Sarah Vause, Co-director
Laura Stott, Co-director
Dana Gibson, Executive Operations Manager
Want to stay informed about NULC? nulc@weber.edu
Award-Winning Visiting Authors
Naomi Shihab Nye: Keynote
Naomi Shihab Nye describes herself as a "wandering poet." She has spent more than 40 years traveling the country and the world to lead writing workshops and inspiring students of all ages. Nye was born to a Palestinian father and an American mother and grew up in St. Louis, Jerusalem, and San Antonio. Drawing on her Palestinian-American heritage, the cultural diversity of her home in Texas, and her experiences traveling in Asia, Europe, Canada, Mexico, and the Middle East, Nye uses her writing to attest to our shared humanity.
Naomi Shihab Nye is the author and/or editor of more than 30 volumes. Her books of poetry for adults and children include 19 Varieties of Gazelle: Poems of the middle East (a finalist for the National Book Award),A Maze Me: Poems for Girls, Red Suitcase, Words Under the Words, Fuel, Transfer, You & Yours (a best-selling poetry book of 2006), Mint Snowball, Voices in the Air: Poems for Listeners, Come with Me: Poems for a Journey, Honeybee (awarded the 2008 Arab American Book Award in the Children's/Young Adult category), The Tiny Journalist (Best Poetry Book from both the Texas Institute of Letters and the Writers League of Texas), Cast Away: Poems for Our Time (one of the Washington Post's best children's books of 2020), and Everything comes Next: Collected and New Poems. Her new poetry book for children is Grace Notes: Poems about Families. Kirkus gave it a star and called it "Beautifully written poetry about the butterfly effect of human experience."
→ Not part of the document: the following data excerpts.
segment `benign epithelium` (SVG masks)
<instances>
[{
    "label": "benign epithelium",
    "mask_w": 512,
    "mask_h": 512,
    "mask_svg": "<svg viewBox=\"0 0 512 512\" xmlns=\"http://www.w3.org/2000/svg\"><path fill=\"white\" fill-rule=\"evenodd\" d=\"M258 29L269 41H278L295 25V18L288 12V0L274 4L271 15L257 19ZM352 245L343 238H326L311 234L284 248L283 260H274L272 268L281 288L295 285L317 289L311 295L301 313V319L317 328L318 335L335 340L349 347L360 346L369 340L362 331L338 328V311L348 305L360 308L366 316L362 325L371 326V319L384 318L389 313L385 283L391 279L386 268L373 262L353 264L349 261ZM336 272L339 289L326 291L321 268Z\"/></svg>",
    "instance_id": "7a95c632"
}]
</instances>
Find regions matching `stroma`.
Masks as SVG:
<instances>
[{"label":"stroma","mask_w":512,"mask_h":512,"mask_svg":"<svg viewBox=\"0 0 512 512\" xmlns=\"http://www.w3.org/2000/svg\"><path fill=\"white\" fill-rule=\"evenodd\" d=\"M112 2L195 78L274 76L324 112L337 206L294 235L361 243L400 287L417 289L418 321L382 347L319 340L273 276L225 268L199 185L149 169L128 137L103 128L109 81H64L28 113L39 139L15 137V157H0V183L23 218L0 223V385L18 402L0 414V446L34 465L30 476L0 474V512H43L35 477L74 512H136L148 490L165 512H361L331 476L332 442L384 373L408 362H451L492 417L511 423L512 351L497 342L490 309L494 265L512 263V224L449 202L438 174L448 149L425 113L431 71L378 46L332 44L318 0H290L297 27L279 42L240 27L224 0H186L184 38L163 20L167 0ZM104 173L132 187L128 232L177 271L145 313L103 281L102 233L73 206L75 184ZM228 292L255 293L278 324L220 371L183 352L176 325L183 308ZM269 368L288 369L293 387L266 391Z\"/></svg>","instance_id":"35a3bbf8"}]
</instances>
Nye's collections of essays include Never in a Hurry, and I'll Ask You Three Times, Are you Okay? She has edited several poetry anthologies including I Feel a Little Jumpy Around You, Time You Let Me In, This Same Sky, and What Have You Lost?. She also edited an anthology on the COVID-19 pandemic titled Dear Vaccine: Global Voices Speak to the Pandemic. Nye co-edited a book with Marion Winik titled I Know About a Thousand Things: The Writings of Ann Alejandro of Uvalde, Texas.
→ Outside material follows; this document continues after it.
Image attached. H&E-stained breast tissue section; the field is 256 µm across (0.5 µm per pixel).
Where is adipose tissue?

Nye's fiction books for young people include Habibi, Going going, There Is No Long Distance Now, The Turtle of Oman, and its sequel, The Turtle of Michigan. The Turtle of Oman was chosen a Horn Book Best Book of 2014, a 2015 Notable Children's Book by the American Library Association, and was awarded the 2015 Middle East Book Award for Youth Literature. Her picture books include Baby Radar, Sitti's Secrets, and Famous.
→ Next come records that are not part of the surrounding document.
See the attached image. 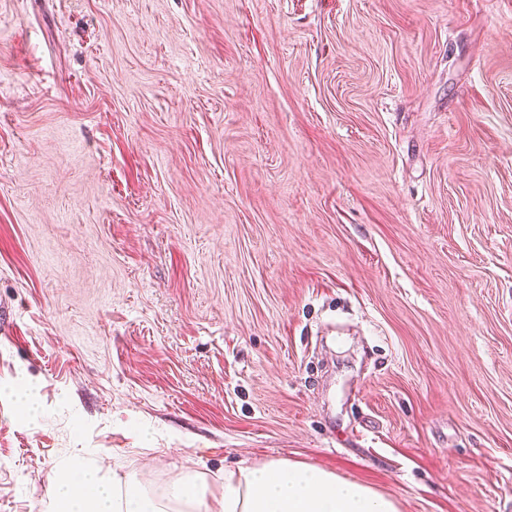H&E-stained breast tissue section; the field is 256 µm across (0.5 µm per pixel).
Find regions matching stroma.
Listing matches in <instances>:
<instances>
[{
	"label": "stroma",
	"mask_w": 512,
	"mask_h": 512,
	"mask_svg": "<svg viewBox=\"0 0 512 512\" xmlns=\"http://www.w3.org/2000/svg\"><path fill=\"white\" fill-rule=\"evenodd\" d=\"M73 448L512 512V0H0V512Z\"/></svg>",
	"instance_id": "obj_1"
}]
</instances>
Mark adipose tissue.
I'll list each match as a JSON object with an SVG mask.
<instances>
[{"label": "adipose tissue", "instance_id": "1", "mask_svg": "<svg viewBox=\"0 0 512 512\" xmlns=\"http://www.w3.org/2000/svg\"><path fill=\"white\" fill-rule=\"evenodd\" d=\"M83 449L50 482L48 512H210L206 487L188 475L157 493L140 481L106 482ZM220 512H398L394 501L333 472L286 459L224 473Z\"/></svg>", "mask_w": 512, "mask_h": 512}]
</instances>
Naomi Shihab Nye was a Lannan Fellow, a Guggenheim Fellow, and a Witter Bynner Fellow (Library of Congress). She has also been the recipient of many awards and prizes including a Lavan Award, Isabella Gardner Poetry Award, four Pushcart Prizes, Robert Creeley Prize, NSK Neustadt Award for Children's Literature, May Hill Arbuthnot Honor Lecture Award, Lon Tinkle Award for Lifetime Achievement, two Jane Addams Children's Book Awards, the Ivan Sandrof Award for Lifetime Achievement, the 2024 Texas Writer Award and the 2024 Wallace Stevens Award. In 2021 she was voted into the American Academy of Arts and Sciences.
Nye was affiliated with The Michener Center for writers at the University of Texas at Austin for 20 years and was also poetry editor at The Texas Observer for 20 years. In 2019-2020 she was the editor for New York Times Magazine poems. She is Chancellor Emeritus for the Academy of American Poets and is Professor of Creative Writing - Poetry at Texas State University.
Kirsten Kaschock
Kirsten Kaschock is an award-winning poet and novelist who writes across several genres. Her background in dance has impacted her work—she consistently addresses intersections between language and body. She is the author of seven poetry books and has received fellowships from the Pew Foundation, the Pennsylvania Council on the Arts, Vermont Studio Center, Subcircle, and the Summer Literary Seminars. Coffee House Press published her debut speculative novel—Sleight. She has lived in Iowa, New York, Georgia, and Maryland—and currently resides in Northeast Pennsylvania with her partner. Her work has been called “gothic and intense,” “inventive and exhilarating,” and “as fascinating as it is disturbing.” Her new novel, An Impossibility of Crows, won the Juniper Prize from University of Massachusetts Press.